After months of delays, Congressman Tim Bishop said this week that New York State Governor Andrew Cuomo's assistance has been sought to help broker a workable compromise between Riverhead Town and the New York State Department of Environmental Conservation regarding the future of Enterprise Park at Calverton.
“Responsible economic development and local jobs is a top priority for all of us, and I am committed along with Senators Charles Schumer and Kirsten Gillibrand to helping facilitate a dialogue among the Town Board of Riverhead, the supervisor, the DEC and the governor’s office regarding EPCAL," Bishop said this week.
For months, progress has been slow going regarding the proposed subdivision map for EPCAL. Riverhead Town Supervisor Sean Walter said Friday that the wait has been too long, especially for residents who are unemployed and crying out for jobs.
"We’re trying to work get this subdivision broken free from the DEC," Walter said. "Right now, what the town believes is developable area and what the DEC believes is developable are not even on the same planet."
What's needed, Walter said, is for some outside intervention "to help the DEC recognize that the property was more than 6000 acres -- and 3000 acres were given to DEC," to preseve grassland.
The remainder of the parcel, Walter said, was always meant to be utilized toward fostering economic development. "It’s not about not protecting the environment -- we did that first," Walter said. "Now it's about jobs, jobs, jobs."
As Riverhead town supervisor, Walter said it's his obligation to help provide jobs when so many are out of work. "For all the people that are unemployed and need to pay their bills -- this land was given to them, for economic development.

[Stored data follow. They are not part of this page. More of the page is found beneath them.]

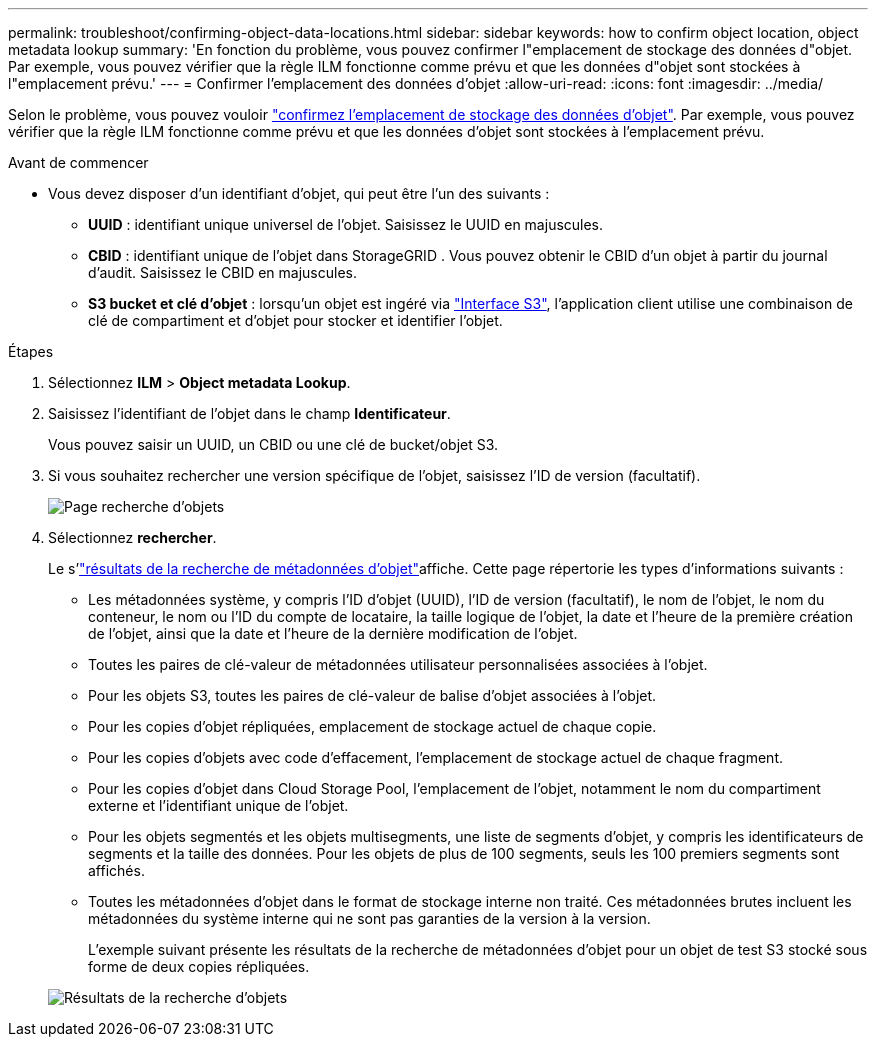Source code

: ---
permalink: troubleshoot/confirming-object-data-locations.html 
sidebar: sidebar 
keywords: how to confirm object location, object metadata lookup 
summary: 'En fonction du problème, vous pouvez confirmer l"emplacement de stockage des données d"objet. Par exemple, vous pouvez vérifier que la règle ILM fonctionne comme prévu et que les données d"objet sont stockées à l"emplacement prévu.' 
---
= Confirmer l'emplacement des données d'objet
:allow-uri-read: 
:icons: font
:imagesdir: ../media/


[role="lead"]
Selon le problème, vous pouvez vouloir link:../audit/object-ingest-transactions.html["confirmez l'emplacement de stockage des données d'objet"]. Par exemple, vous pouvez vérifier que la règle ILM fonctionne comme prévu et que les données d'objet sont stockées à l'emplacement prévu.

.Avant de commencer
* Vous devez disposer d'un identifiant d'objet, qui peut être l'un des suivants :
+
** *UUID* : identifiant unique universel de l'objet. Saisissez le UUID en majuscules.
** *CBID* : identifiant unique de l'objet dans StorageGRID . Vous pouvez obtenir le CBID d'un objet à partir du journal d'audit. Saisissez le CBID en majuscules.
** *S3 bucket et clé d'objet* : lorsqu'un objet est ingéré via link:../s3/operations-on-objects.html["Interface S3"], l'application client utilise une combinaison de clé de compartiment et d'objet pour stocker et identifier l'objet.




.Étapes
. Sélectionnez *ILM* > *Object metadata Lookup*.
. Saisissez l'identifiant de l'objet dans le champ *Identificateur*.
+
Vous pouvez saisir un UUID, un CBID ou une clé de bucket/objet S3.

. Si vous souhaitez rechercher une version spécifique de l'objet, saisissez l'ID de version (facultatif).
+
image::../media/object_lookup.png[Page recherche d'objets]

. Sélectionnez *rechercher*.
+
Le s'link:../ilm/verifying-ilm-policy-with-object-metadata-lookup.html["résultats de la recherche de métadonnées d'objet"]affiche. Cette page répertorie les types d'informations suivants :

+
** Les métadonnées système, y compris l'ID d'objet (UUID), l'ID de version (facultatif), le nom de l'objet, le nom du conteneur, le nom ou l'ID du compte de locataire, la taille logique de l'objet, la date et l'heure de la première création de l'objet, ainsi que la date et l'heure de la dernière modification de l'objet.
** Toutes les paires de clé-valeur de métadonnées utilisateur personnalisées associées à l'objet.
** Pour les objets S3, toutes les paires de clé-valeur de balise d'objet associées à l'objet.
** Pour les copies d'objet répliquées, emplacement de stockage actuel de chaque copie.
** Pour les copies d'objets avec code d'effacement, l'emplacement de stockage actuel de chaque fragment.
** Pour les copies d'objet dans Cloud Storage Pool, l'emplacement de l'objet, notamment le nom du compartiment externe et l'identifiant unique de l'objet.
** Pour les objets segmentés et les objets multisegments, une liste de segments d'objet, y compris les identificateurs de segments et la taille des données. Pour les objets de plus de 100 segments, seuls les 100 premiers segments sont affichés.
** Toutes les métadonnées d'objet dans le format de stockage interne non traité. Ces métadonnées brutes incluent les métadonnées du système interne qui ne sont pas garanties de la version à la version.
+
L'exemple suivant présente les résultats de la recherche de métadonnées d'objet pour un objet de test S3 stocké sous forme de deux copies répliquées.



+
image::../media/object_lookup_results.png[Résultats de la recherche d'objets]


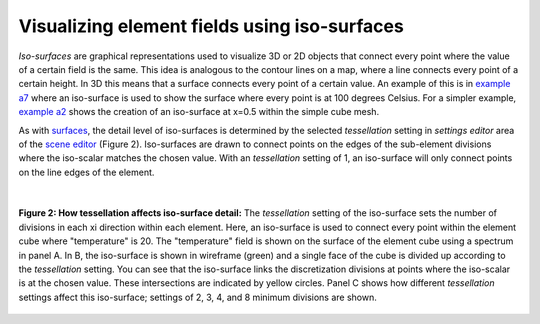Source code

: Visualizing element fields using iso-surfaces
=============================================

.. _scene editor: http://www.cmiss.org/cmgui/wiki/UsingCMGUITheSceneEditorWindow
.. _graphical settings: http://www.cmiss.org/cmgui/wiki/CMGUIGraphicalSettings
.. _graphics window: http://www.cmiss.org/cmgui/wiki/UsingCMGUITheGraphicsWindow
.. _example a7: http://cmiss.bioeng.auckland.ac.nz/development/examples/a/a7/index.html
.. _example a2: http://cmiss.bioeng.auckland.ac.nz/development/examples/a/a2/index.html
.. _surfaces: http://www.cmiss.org/cmgui/wiki/VisualizingElementFieldsUsingSurfaces

*Iso-surfaces* are graphical representations used to visualize 3D or 2D objects that connect every point where the value of a certain field is the same. This idea is analogous to the contour lines on a map, where a line connects every point of a certain height. In 3D this means that a surface connects every point of a certain value.  An example of this is in `example a7`_ where an iso-surface is used to show the surface where every point is at 100 degrees Celsius. For a simpler example, `example a2`_ shows the creation of an iso-surface at x=0.5 within the simple cube mesh.

As with surfaces_, the detail level of iso-surfaces is determined by the selected *tessellation* setting in *settings editor* area of the `scene editor`_ (Figure 2).  Iso-surfaces are drawn to connect points on the edges of the sub-element divisions where the iso-scalar matches the chosen value.  With an *tessellation* setting of 1, an iso-surface will only connect points on the line edges of the element.

|

.. figure:: tessellation_iso_surfaces.png
   :figwidth: image
   :align: center

   **Figure 2: How tessellation affects iso-surface detail:**  The *tessellation* setting of the iso-surface sets the number of divisions in each xi direction within each element.  Here, an iso-surface is used to connect every point within the element cube where "temperature" is 20.  The "temperature" field is shown on the surface of the element cube using a spectrum in panel A.  In B, the iso-surface is shown in wireframe (green) and a single face of the cube is divided up according to the *tessellation* setting.  You can see that the iso-surface links the discretization divisions at points where the iso-scalar is at the chosen value.  These intersections are indicated by yellow circles. Panel C shows how different *tessellation* settings affect this iso-surface; settings of 2, 3, 4, and 8 minimum divisions are shown.


 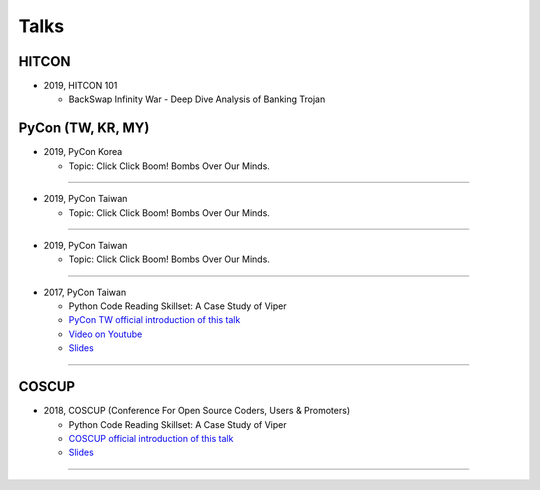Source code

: +++++
Talks
+++++

HITCON
========

* 2019, HITCON 101

  + BackSwap Infinity War - Deep Dive Analysis of Banking Trojan

PyCon (TW, KR, MY)
========

* 2019, PyCon Korea

  + Topic: Click Click Boom! Bombs Over Our Minds.

--------

* 2019, PyCon Taiwan

  + Topic: Click Click Boom! Bombs Over Our Minds.

--------

* 2019, PyCon Taiwan

  + Topic: Click Click Boom! Bombs Over Our Minds.

--------

* 2017, PyCon Taiwan

  + Python Code Reading Skillset: A Case Study of Viper
  + `PyCon TW official introduction of this talk <https://tw.pycon.org/2017/en-us/events/talk/319090797213384781/>`_
  + `Video on Youtube <https://youtu.be/TWpoBK1xhYU>`_
  + `Slides <https://docs.google.com/presentation/d/1HwBrETgmEz6-igEVaPAtQPWyuBljyFyvXtKzHLSVaMk/edit?usp=sharing>`_

--------

COSCUP
=======

* 2018, COSCUP (Conference For Open Source Coders, Users & Promoters)

  + Python Code Reading Skillset: A Case Study of Viper
  + `COSCUP official introduction of this talk <https://coscup.org/2018/programs/viper/>`_
  + `Slides <https://docs.google.com/presentation/d/1T4qcir5dEXq2956xqDtr_8sfXSkfHa8VAN-GC6BZLdc/edit?usp=sharing>`_

--------
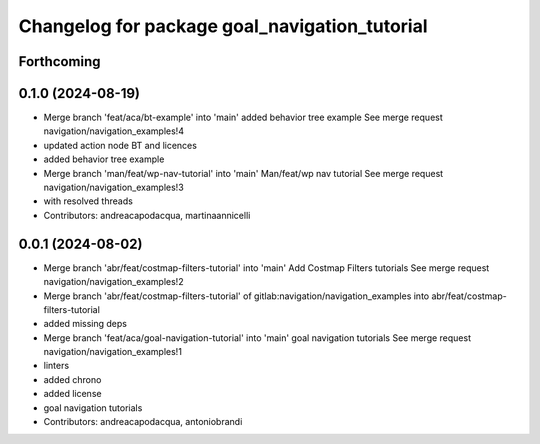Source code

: ^^^^^^^^^^^^^^^^^^^^^^^^^^^^^^^^^^^^^^^^^^^^^^
Changelog for package goal_navigation_tutorial
^^^^^^^^^^^^^^^^^^^^^^^^^^^^^^^^^^^^^^^^^^^^^^

Forthcoming
-----------

0.1.0 (2024-08-19)
------------------
* Merge branch 'feat/aca/bt-example' into 'main'
  added behavior tree example
  See merge request navigation/navigation_examples!4
* updated action node BT and licences
* added behavior tree example
* Merge branch 'man/feat/wp-nav-tutorial' into 'main'
  Man/feat/wp nav tutorial
  See merge request navigation/navigation_examples!3
* with resolved threads
* Contributors: andreacapodacqua, martinaannicelli

0.0.1 (2024-08-02)
------------------
* Merge branch 'abr/feat/costmap-filters-tutorial' into 'main'
  Add Costmap Filters tutorials
  See merge request navigation/navigation_examples!2
* Merge branch 'abr/feat/costmap-filters-tutorial' of gitlab:navigation/navigation_examples into abr/feat/costmap-filters-tutorial
* added missing deps
* Merge branch 'feat/aca/goal-navigation-tutorial' into 'main'
  goal navigation tutorials
  See merge request navigation/navigation_examples!1
* linters
* added chrono
* added license
* goal navigation tutorials
* Contributors: andreacapodacqua, antoniobrandi
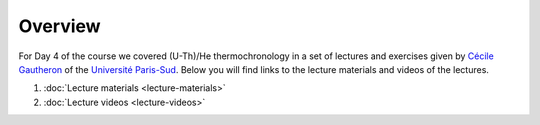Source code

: Overview
========
For Day 4 of the course we covered (U-Th)/He thermochronology in a set of lectures and exercises given by `Cécile Gautheron <http://geosciences.geol.u-psud.fr/spip.php?article115>`__ of the `Université Paris-Sud <http://www.u-psud.fr/en/index.html>`__.
Below you will find links to the lecture materials and videos of the lectures.

1. :doc:`Lecture materials <lecture-materials>`
2. :doc:`Lecture videos <lecture-videos>`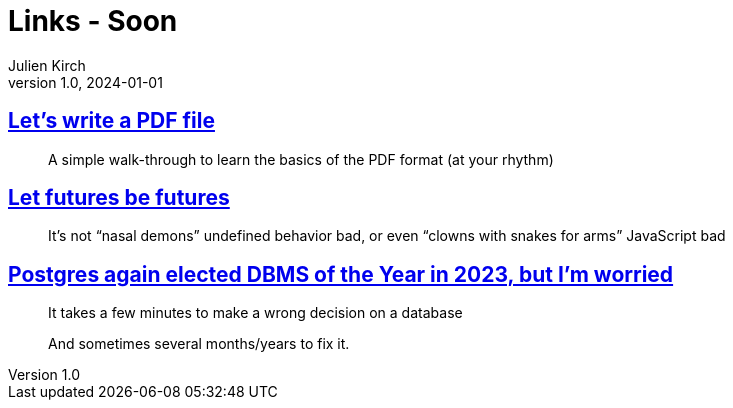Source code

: = Links - Soon
Julien Kirch
v1.0, 2024-01-01
:article_lang: en
:figure-caption!:
:article_description: 

== link:https://speakerdeck.com/ange/lets-write-a-pdf-file[Let's write a PDF file]

[quote]
_____
A simple walk-through to learn
the basics of the PDF format
(at your rhythm)
_____

== link:https://without.boats/blog/let-futures-be-futures/[Let futures be futures]

[quote]
____
It's not "`nasal demons`" undefined behavior bad, or even "`clowns with snakes for arms`" JavaScript bad
____

== link:https://blog.anayrat.info/en/2024/02/05/postgres-again-elected-dbms-of-the-year-in-2023-but-im-worried/[Postgres again elected DBMS of the Year in 2023, but I'm worried]

[quote]
____
It takes a few minutes to make a wrong decision on a database

And sometimes several months/years to fix it.
____
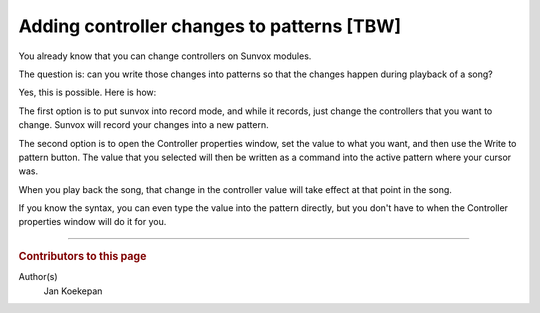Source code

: ===========================================
Adding controller changes to patterns [TBW]
===========================================

You already know that you can change controllers on Sunvox modules.

The question is: can you write those changes into patterns so that the changes happen during playback of a song?

Yes, this is possible. Here is how:

The first option is to put sunvox into record mode, and while it records, just change the controllers that you want to change.
Sunvox will record your changes into a new pattern.

The second option is to open the Controller properties window, set the value to what you want, and then use the Write to pattern button.
The value that you selected will then be written as a command into the active pattern where your cursor was.

When you play back the song, that change in the controller value will take effect at that point in the song.

If you know the syntax, you can even type the value into the pattern directly, but you don't have to when the Controller properties window will do it for you.

----

..  rubric:: Contributors to this page

Author(s)
  Jan Koekepan
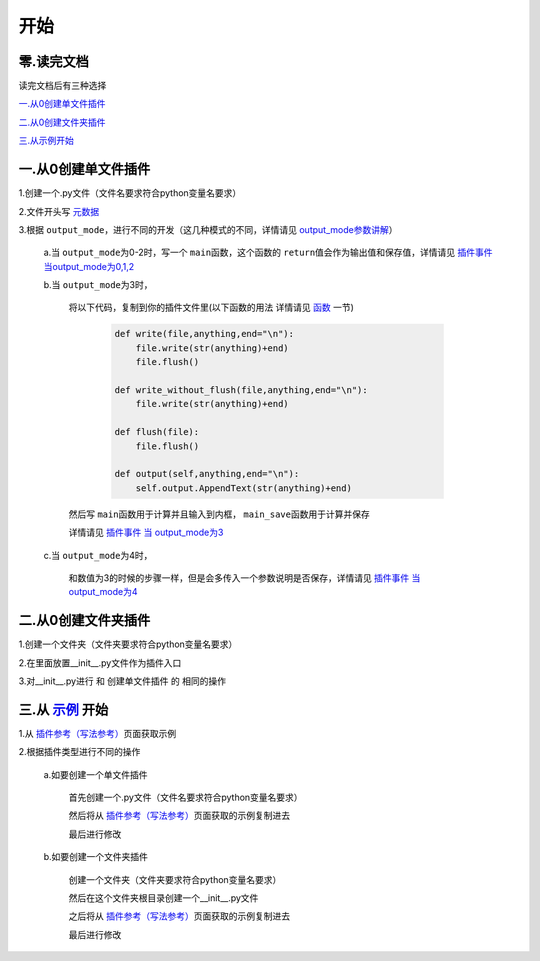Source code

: 开始
================

零.读完文档
-----------------
读完文档后有三种选择

`一.从0创建单文件插件`_

`二.从0创建文件夹插件`_

`三.从示例开始 <Start.html#id6>`_

一.从0创建单文件插件
----------------------------

1.创建一个.py文件（文件名要求符合python变量名要求）

2.文件开头写 `元数据 <Metadata.html>`_

3.根据 ``output_mode``\，进行不同的开发（这几种模式的不同，详情请见 `output_mode参数讲解 <Metadata.html#output-mode>`_\）

    a.当 ``output_mode``\为0-2时，写一个 ``main``\函数，这个函数的 ``return``\值会作为输出值和保存值，详情请见 `插件事件 当output_mode为0,1,2 <Events.html#output-mode0-1-2>`_

    b.当 ``output_mode``\为3时，

        将以下代码，复制到你的插件文件里(以下函数的用法 详情请见 `函数 <API/contents.html#id1>`__ 一节)

                .. code-block:: python

                    def write(file,anything,end="\n"):
                        file.write(str(anything)+end)
                        file.flush()

                    def write_without_flush(file,anything,end="\n"):
                        file.write(str(anything)+end)

                    def flush(file):
                        file.flush()

                    def output(self,anything,end="\n"):
                        self.output.AppendText(str(anything)+end)


        然后写 ``main``\函数用于计算并且输入到内框， ``main_save``\函数用于计算并保存

        详情请见 `插件事件 当 output_mode为3 <Events.html#output-mode3>`_

    c.当 ``output_mode``\为4时，

        和数值为3的时候的步骤一样，但是会多传入一个参数说明是否保存，详情请见 `插件事件 当 output_mode为4 <Events.html#output-mode4>`_


二.从0创建文件夹插件
---------------------------------------

1.创建一个文件夹（文件夹要求符合python变量名要求）

2.在里面放置__init__.py文件作为插件入口

3.对__init__.py进行 和 创建单文件插件 的 相同的操作

三.从 `示例 <Example.html>`__ 开始
-------------------------------------------------------------------------------------------------------------------

1.从 `插件参考（写法参考） <Example.html>`__\页面获取示例

2.根据插件类型进行不同的操作

    a.如要创建一个单文件插件

        首先创建一个.py文件（文件名要求符合python变量名要求）

        然后将从 `插件参考（写法参考） <Example.html>`__\页面获取的示例复制进去

        最后进行修改

    b.如要创建一个文件夹插件

        创建一个文件夹（文件夹要求符合python变量名要求）

        然后在这个文件夹根目录创建一个__init__.py文件

        之后将从 `插件参考（写法参考） <Example.html>`__\页面获取的示例复制进去

        最后进行修改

We need any help we can get to tell the DEC that the grass is not sancrosanct. You have your grass -- this isn't your grass. This is about jobs."
The DEC, Walter said, has "come up with a scenario" that is not conducive to job creation. "The DEC," Walter said, "moves the ball. It's a shell game to them."
Walter said another meeting between Town Hall staff and the DEC is slated for early next week. After than, he plans to take the subdivision plan to the town board, with some minor revisions and modifications.
"It's time to move the ball forward," Walter said, adding that it's his hope that the DEC gives the town lead agency status. "We've wasted six months. We can't waste any more time on the subdivision map before we do the environmental review."
Of the DEC, Walter added, "They're the masters of trying to make everyone believe they're the final arbiters of protecting the environment. But at the same time, eight percent of poeple on the East End are out of work -- and there are thousands of people who are barely paying their bills. I've got to watch the ball for them -- and that's what I intend to do."